Tuesday, December 30, 2014

Electric Boogaloo: The Wild, Untold Story Of Cannon Films

You loved director Mark Hartley’s NOT QUITE HOLLYWOOD: THE WILD, UNTOLD STORY OF OZPLOITATION! about the wooly world of Australian cult cinema. You got a big kick out of his MACHETE MAIDENS UNLEASHED!, which zipped through the history of exploitation movies filmed in the Philippines. And you’re going to enjoy, at the very least, ELECTRIC BOOGALOO, which details the Cannon pictures of the 1980s produced by “Go Go Boys” Menahem Golan and Yorum Globus.

And it is Golan and Globus, whether in archival footage or as the subject of conversation, who dominate the movie. Cousins who grew up in Tel Aviv worshipping American movies and American movie stars, Golan and Globus bought the fledgling exploitation factory Cannon Group in 1979 and quickly transformed it into one of the biggest independent studios of the 1980s, mostly using ballyhoo, chutzpah, enthusiasm, and millions of dollars they didn’t have. And, of course, schlock.

For what it’s worth, Cannon was ahead of the curve when it came to capitalizing on current trends or even creating them. The reason you couldn’t step into any video rental store during the ‘80s without being surrounded by boxes featuring hooded ninjas was Cannon: ENTER THE NINJA, REVENGE OF THE NINJA, NINJA III: THE DOMINATION. Cannon made the first breakdancing movies. Cannon made superhero movies when nobody else was.

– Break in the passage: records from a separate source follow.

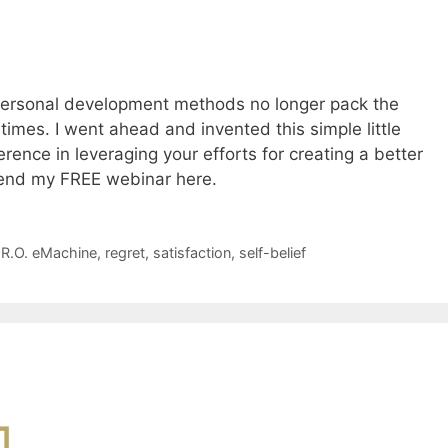
 personal development methods no longer pack the
imes. I went ahead and invented this simple little
rence in leveraging your efforts for creating a better
tend my FREE webinar here.
.R.O. eMachine
,
regret
,
satisfaction
,
self-belief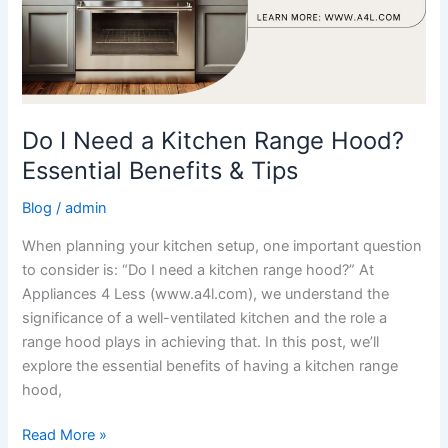
Do I Need a Kitchen Range Hood?
Essential Benefits & Tips
Blog
/
admin
When planning your kitchen setup, one important question
to consider is: “Do I need a kitchen range hood?” At
Appliances 4 Less (www.a4l.com), we understand the
significance of a well-ventilated kitchen and the role a
range hood plays in achieving that. In this post, we’ll
explore the essential benefits of having a kitchen range
hood,
Read More »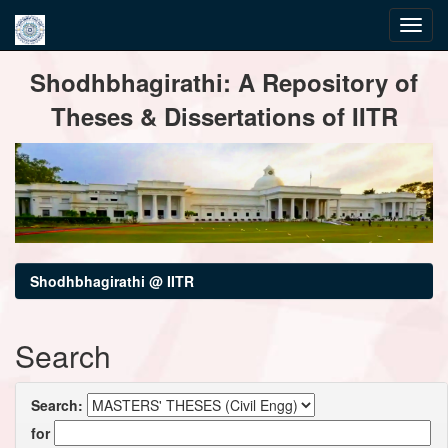
Skip
Shodhbhagirathi: A Repository of
navigation
Theses & Dissertations of IITR
Shodhbhagirathi @ IITR
Search
Search:
for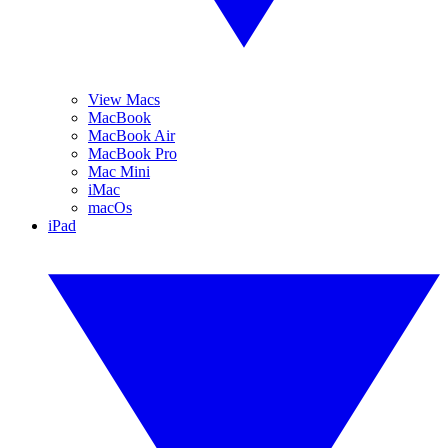
View Macs
MacBook
MacBook Air
MacBook Pro
Mac Mini
iMac
macOs
iPad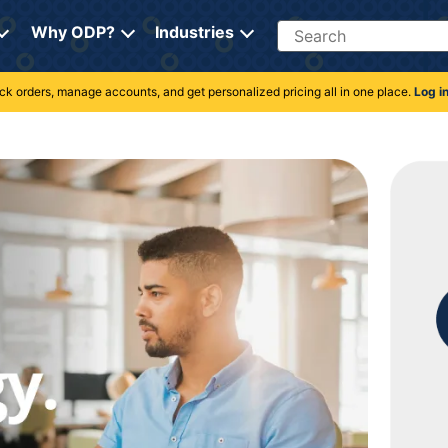
Search
Why ODP?
Industries
rack orders, manage accounts, and get personalized pricing all in one place.
Log i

Cannon made Chuck Norris into a major movie star.

Hartley tells these stories through the eyes of practically everyone who ever stepped before or behind a Cannon camera, the most recognizable names being Michael Dudikoff (AMERICAN NINJA), Robert Forster (THE DELTA FORCE), Bo Derek (BOLERO), Dolph Lundgren (MASTERS OF THE UNIVERSE), Lucinda Dickey (BREAKIN’ 2: ELECTRIC BOOGALOO), Catherine Mary Stewart (THE APPLE), Richard Chamberlain (KING SOLOMON’S MINES), Molly Ringwald (KING LEAR), Franco Nero (ENTER THE NINJA), and Elliott Gould (OVER THE BROOKLYN BRIDGE).

Those actors and others, plus an assortment of writers, directors, producers, editors, and even the guys reading the scripts, appear downright gleeful to discuss their adventures in Cannonland, usually while acting out an impression of the mercurial Golan. The Go Go Boys declined to talk to Hartley’s cameras. Aside from them, the most notable absence is Norris, one of Cannon’s three big contract stars (Dudikoff and the late Charles Bronson being the others).

Some of the participants are quite candid, and ELECTRIC BOOGALOO is at its best when it’s dishing dirt on stars like MATA HARI’s Sylvia Kristel (hooked on alcohol and coke), SAHARA’s Brooke Shields (Golan somehow thought the wooden actress would win an Oscar), and Sharon Stone (hated by all, including her co-star Chamberlain). Most of the tales are told about Golan, the creative half of the Golan-Globus duo, the one with the largest ego and the worst taste.

Hartley also covers Cannon’s rare non-junk productions, such as BARFLY and RUNAWAY TRAIN, but doesn’t get as much as I would like into the company’s odd mixture of prestigious art film (by directors like Godard, Cassavetes, and Barbet Schroeder) and bad-taste comedies and action pictures. If ELECTRIC BOOGALOO is at all disappointing, it’s that Cannon’s output — as junky as it was — rarely plumbed the outrageous depths of the Australian and Filipino productions covered in Hartley’s earlier documentaries.

2 comments:

Ed said...

Great review, can't wait for this to come out in the U.S.

Grant said...

I may be the only one who likes Cannon films mainly due to their COMEDIES. Especially ALIEN FROM L.A. and A MAN and NAMED SARGE, which is a sort of RAT PATROL parody, with Marc Singer as the German commander! And yes, he manages to be pretty funny.